Exercise instructions:
Write out the data word for word, from the line that contains "pose: elev=323.7 azim=156.8" through the end, with both ends included. Leave the pictures out of your answer.

● ● ● ●

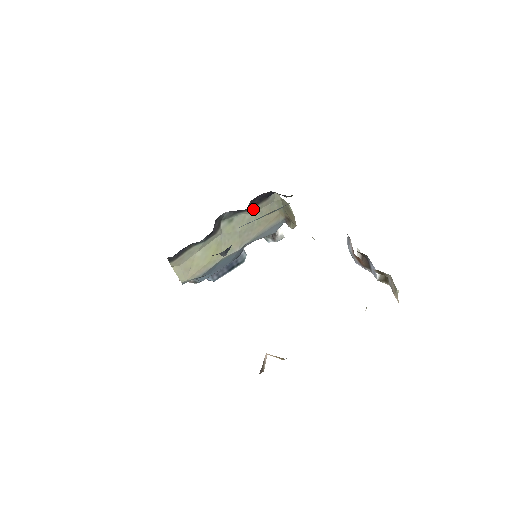
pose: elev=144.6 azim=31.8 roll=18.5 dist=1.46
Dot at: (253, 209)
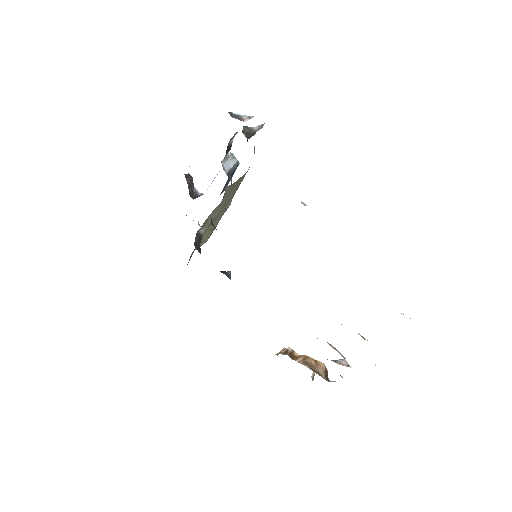
Dot at: occluded
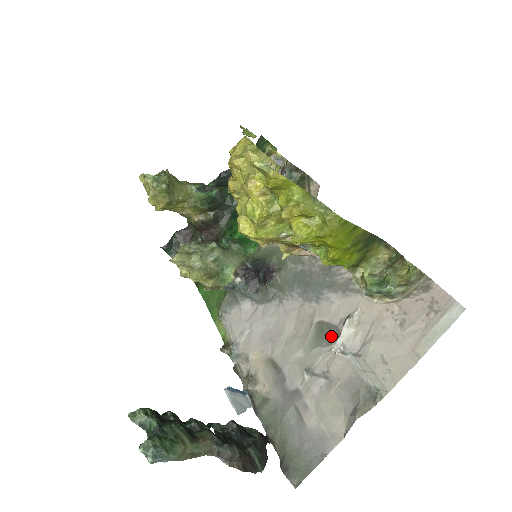
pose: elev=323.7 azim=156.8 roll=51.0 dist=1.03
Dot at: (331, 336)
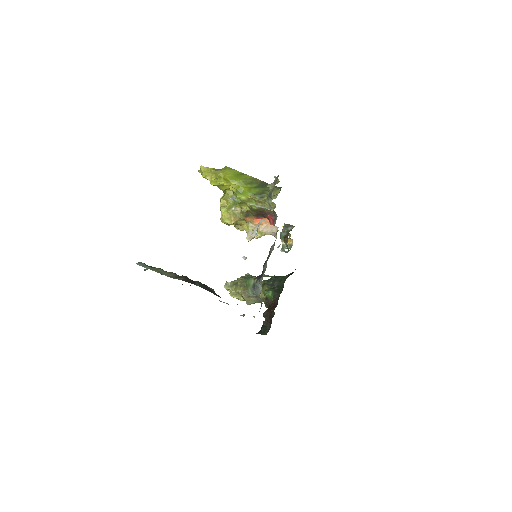
Dot at: occluded
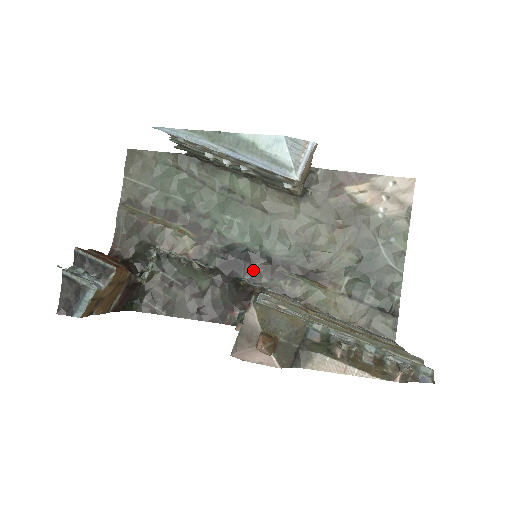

● ● ● ●

Complete response:
pose: elev=323.7 azim=156.8 roll=51.0 dist=1.03
Dot at: (331, 336)
Dot at: occluded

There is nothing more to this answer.